His administration has granted fewer visas, slashed refugee quotas, and cut temporary protections for non-citizens. Arguing that conditions in their homelands have improved, Trump is also winding down Temporary Protected Status, which protects around 300,000 immigrants from ten countries. The decision was met with protests and lawsuits last year, one of which temporarily prevents the Department of Homeland Security from taking action against nationals from Sudan, Nicaragua, Haiti, and El Salvador in the U.S. under the program.
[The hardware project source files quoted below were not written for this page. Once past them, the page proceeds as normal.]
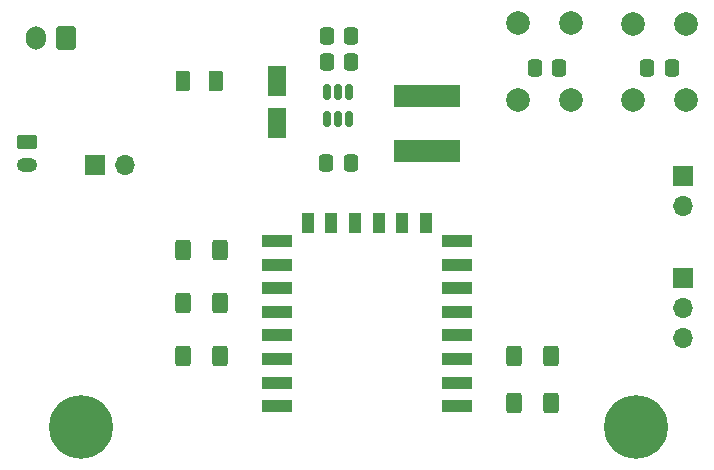
<source format=gbr>
%TF.GenerationSoftware,KiCad,Pcbnew,7.0.10*%
%TF.CreationDate,2024-04-03T10:39:24+02:00*%
%TF.ProjectId,Humi,48756d69-2e6b-4696-9361-645f70636258,rev?*%
%TF.SameCoordinates,Original*%
%TF.FileFunction,Soldermask,Top*%
%TF.FilePolarity,Negative*%
%FSLAX46Y46*%
G04 Gerber Fmt 4.6, Leading zero omitted, Abs format (unit mm)*
G04 Created by KiCad (PCBNEW 7.0.10) date 2024-04-03 10:39:24*
%MOMM*%
%LPD*%
G01*
G04 APERTURE LIST*
G04 Aperture macros list*
%AMRoundRect*
0 Rectangle with rounded corners*
0 $1 Rounding radius*
0 $2 $3 $4 $5 $6 $7 $8 $9 X,Y pos of 4 corners*
0 Add a 4 corners polygon primitive as box body*
4,1,4,$2,$3,$4,$5,$6,$7,$8,$9,$2,$3,0*
0 Add four circle primitives for the rounded corners*
1,1,$1+$1,$2,$3*
1,1,$1+$1,$4,$5*
1,1,$1+$1,$6,$7*
1,1,$1+$1,$8,$9*
0 Add four rect primitives between the rounded corners*
20,1,$1+$1,$2,$3,$4,$5,0*
20,1,$1+$1,$4,$5,$6,$7,0*
20,1,$1+$1,$6,$7,$8,$9,0*
20,1,$1+$1,$8,$9,$2,$3,0*%
G04 Aperture macros list end*
%ADD10C,5.400000*%
%ADD11RoundRect,0.250000X0.400000X0.625000X-0.400000X0.625000X-0.400000X-0.625000X0.400000X-0.625000X0*%
%ADD12RoundRect,0.250000X-0.400000X-0.625000X0.400000X-0.625000X0.400000X0.625000X-0.400000X0.625000X0*%
%ADD13RoundRect,0.250000X0.337500X0.475000X-0.337500X0.475000X-0.337500X-0.475000X0.337500X-0.475000X0*%
%ADD14RoundRect,0.250000X-0.375000X-0.625000X0.375000X-0.625000X0.375000X0.625000X-0.375000X0.625000X0*%
%ADD15RoundRect,0.250000X-0.337500X-0.475000X0.337500X-0.475000X0.337500X0.475000X-0.337500X0.475000X0*%
%ADD16RoundRect,0.250000X-0.550000X1.050000X-0.550000X-1.050000X0.550000X-1.050000X0.550000X1.050000X0*%
%ADD17R,5.588000X1.905000*%
%ADD18RoundRect,0.150000X-0.150000X0.512500X-0.150000X-0.512500X0.150000X-0.512500X0.150000X0.512500X0*%
%ADD19R,2.500000X1.000000*%
%ADD20R,1.000000X1.800000*%
%ADD21R,1.700000X1.700000*%
%ADD22O,1.700000X1.700000*%
%ADD23C,2.000000*%
%ADD24RoundRect,0.250000X-0.625000X0.350000X-0.625000X-0.350000X0.625000X-0.350000X0.625000X0.350000X0*%
%ADD25O,1.750000X1.200000*%
%ADD26RoundRect,0.250000X0.600000X0.750000X-0.600000X0.750000X-0.600000X-0.750000X0.600000X-0.750000X0*%
%ADD27O,1.700000X2.000000*%
G04 APERTURE END LIST*
D10*
%TO.C,H2*%
X124000000Y-112400000D03*
%TD*%
%TO.C,H1*%
X171000000Y-112400000D03*
%TD*%
D11*
%TO.C,R3*%
X135800000Y-101900000D03*
X132700000Y-101900000D03*
%TD*%
D12*
%TO.C,R4*%
X132700000Y-106400000D03*
X135800000Y-106400000D03*
%TD*%
D13*
%TO.C,C2*%
X146881250Y-90081250D03*
X144806250Y-90081250D03*
%TD*%
D14*
%TO.C,F2*%
X132656250Y-83106250D03*
X135456250Y-83106250D03*
%TD*%
D15*
%TO.C,C3*%
X171962500Y-82000000D03*
X174037500Y-82000000D03*
%TD*%
%TO.C,C4*%
X162462500Y-82000000D03*
X164537500Y-82000000D03*
%TD*%
D13*
%TO.C,C7*%
X146931250Y-81506250D03*
X144856250Y-81506250D03*
%TD*%
D12*
%TO.C,R6*%
X160700000Y-106400000D03*
X163800000Y-106400000D03*
%TD*%
D16*
%TO.C,C1*%
X140656250Y-83106250D03*
X140656250Y-86706250D03*
%TD*%
D17*
%TO.C,L1*%
X153306250Y-89055750D03*
X153306250Y-84356750D03*
%TD*%
D11*
%TO.C,R5*%
X135800000Y-97400000D03*
X132700000Y-97400000D03*
%TD*%
D13*
%TO.C,C8*%
X146931250Y-79306250D03*
X144856250Y-79306250D03*
%TD*%
D18*
%TO.C,U4*%
X146756250Y-84031250D03*
X145806250Y-84031250D03*
X144856250Y-84031250D03*
X144856250Y-86306250D03*
X145806250Y-86306250D03*
X146756250Y-86306250D03*
%TD*%
D11*
%TO.C,R1*%
X163800000Y-110400000D03*
X160700000Y-110400000D03*
%TD*%
D19*
%TO.C,U1*%
X155850000Y-110650000D03*
X155850000Y-108650000D03*
X155850000Y-106650000D03*
X155850000Y-104650000D03*
X155850000Y-102650000D03*
X155850000Y-100650000D03*
X155850000Y-98650000D03*
X155850000Y-96650000D03*
D20*
X153250000Y-95150000D03*
X151250000Y-95150000D03*
X149250000Y-95150000D03*
X147250000Y-95150000D03*
X145250000Y-95150000D03*
X143250000Y-95150000D03*
D19*
X140650000Y-96650000D03*
X140650000Y-98650000D03*
X140650000Y-100650000D03*
X140650000Y-102650000D03*
X140650000Y-104650000D03*
X140650000Y-106650000D03*
X140650000Y-108650000D03*
X140650000Y-110650000D03*
%TD*%
D21*
%TO.C,J1*%
X175000000Y-99825000D03*
D22*
X175000000Y-102365000D03*
X175000000Y-104905000D03*
%TD*%
D23*
%TO.C,SW_FLASH1*%
X161026750Y-78200000D03*
X161026750Y-84700000D03*
X165526750Y-78200000D03*
X165526750Y-84700000D03*
%TD*%
D24*
%TO.C,J3*%
X119500000Y-88250000D03*
D25*
X119500000Y-90250000D03*
%TD*%
D21*
%TO.C,J5*%
X125260000Y-90250000D03*
D22*
X127800000Y-90250000D03*
%TD*%
D21*
%TO.C,J2*%
X175000000Y-91125000D03*
D22*
X175000000Y-93665000D03*
%TD*%
D23*
%TO.C,SW_RST1*%
X175250000Y-84750000D03*
X175250000Y-78250000D03*
X170750000Y-84750000D03*
X170750000Y-78250000D03*
%TD*%
D26*
%TO.C,J4*%
X122750000Y-79500000D03*
D27*
X120250000Y-79500000D03*
%TD*%
M02*

</source>
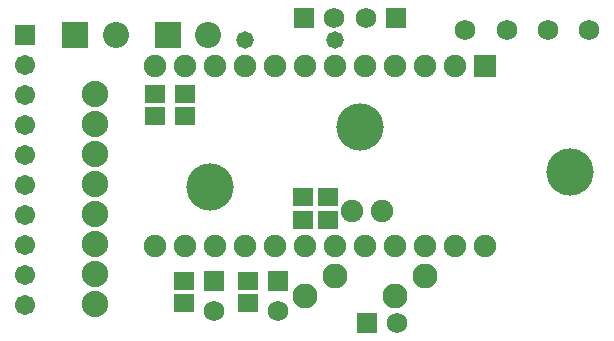
<source format=gbr>
G04 DipTrace 3.0.0.2*
G04 BottomMask.gbr*
%MOIN*%
G04 #@! TF.FileFunction,Soldermask,Bot*
G04 #@! TF.Part,Single*
%ADD36C,0.15748*%
%ADD46C,0.074929*%
%ADD48C,0.074929*%
%ADD50R,0.074929X0.074929*%
%ADD52C,0.08674*%
%ADD54R,0.08674X0.08674*%
%ADD56R,0.067055X0.067055*%
%ADD58C,0.067055*%
%ADD60C,0.058*%
%ADD62C,0.058*%
%ADD64C,0.083*%
%ADD66C,0.083*%
%ADD68R,0.067055X0.059181*%
%ADD70C,0.068*%
%ADD72R,0.068X0.068*%
%ADD74C,0.088*%
%FSLAX26Y26*%
G04*
G70*
G90*
G75*
G01*
G04 BotMask*
%LPD*%
D36*
X1581500Y1106500D3*
X2281500Y956500D3*
X1081500Y906500D3*
D74*
X698379Y517226D3*
Y617226D3*
Y717226D3*
Y817226D3*
Y917226D3*
Y1017226D3*
Y1117226D3*
Y1217226D3*
D72*
X1700251Y1468999D3*
D70*
X1600251D3*
D72*
X1394000Y1469001D3*
D70*
X1494000D3*
D72*
X1306500Y594000D3*
D70*
Y494000D3*
D72*
X1094000Y594000D3*
D70*
Y494000D3*
D72*
X1604627Y454701D3*
D70*
X1704627D3*
D68*
X1206500Y594000D3*
Y519197D3*
X1392030Y798549D3*
Y873352D3*
D66*
X1398375Y542201D3*
D64*
X1698375D3*
D62*
X1198378Y1398453D3*
D60*
X1498378D3*
D68*
X1473377Y798454D3*
Y873257D3*
D66*
X1498375Y610950D3*
D64*
X1798375D3*
D58*
X462749Y512751D3*
Y612751D3*
Y712751D3*
Y812751D3*
Y912751D3*
Y1012751D3*
Y1112751D3*
Y1212751D3*
Y1312751D3*
D56*
Y1412751D3*
D68*
X898377Y1217201D3*
Y1142398D3*
X998375Y1217201D3*
Y1142398D3*
X994000Y594000D3*
Y519197D3*
D54*
X941156Y1412751D3*
D52*
X1075251D3*
D54*
X631499D3*
D52*
X765593D3*
D70*
X2344000Y1431500D3*
X2206500D3*
X2069000D3*
X1931500D3*
D50*
X1998181Y1310953D3*
D48*
X1898181D3*
X1798181D3*
X1698181D3*
X1598181D3*
X1498181D3*
X1398181D3*
X1298181D3*
X1198181D3*
X1098181D3*
X998181D3*
X898181D3*
D46*
X1998181Y710953D3*
D48*
X1898181D3*
X1798181D3*
X1698181D3*
X1598181D3*
X1498181D3*
X1398181D3*
X1298181D3*
X1198181D3*
X1098181D3*
X998181D3*
X898181D3*
X1653181Y825953D3*
X1553181D3*
M02*

</source>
On March 8, a group of Deferred Enforced Departure recipients and immigrant advocacy organizations, Undocublack and African Communities Together, filed a joint lawsuit accusing the Trump administration of discrimination. The complaint lays out several examples — including Trump reportedly calling Haiti, El Salvador and all of Africa as “shithole countries” — in an attempt to show that the president harbors “racial animus against immigrants of color.”

Unless Trump issues an executive order backtracking on Deferred Enforced Departure, the only other option for people like Tarwai is pending legislation called the Dream and Promise Act. The bill, introduced by House Democrats, would provide a pathway to citizenship for several recipients of temporary legal status, but a vote hasn’t been scheduled yet.

In the meantime, Tarwai has already received several notices from her hospital employer letting her know she won’t be scheduled for work past March 31. “I’m counting the days, the hours, the minutes. It's kind of scary,” she said.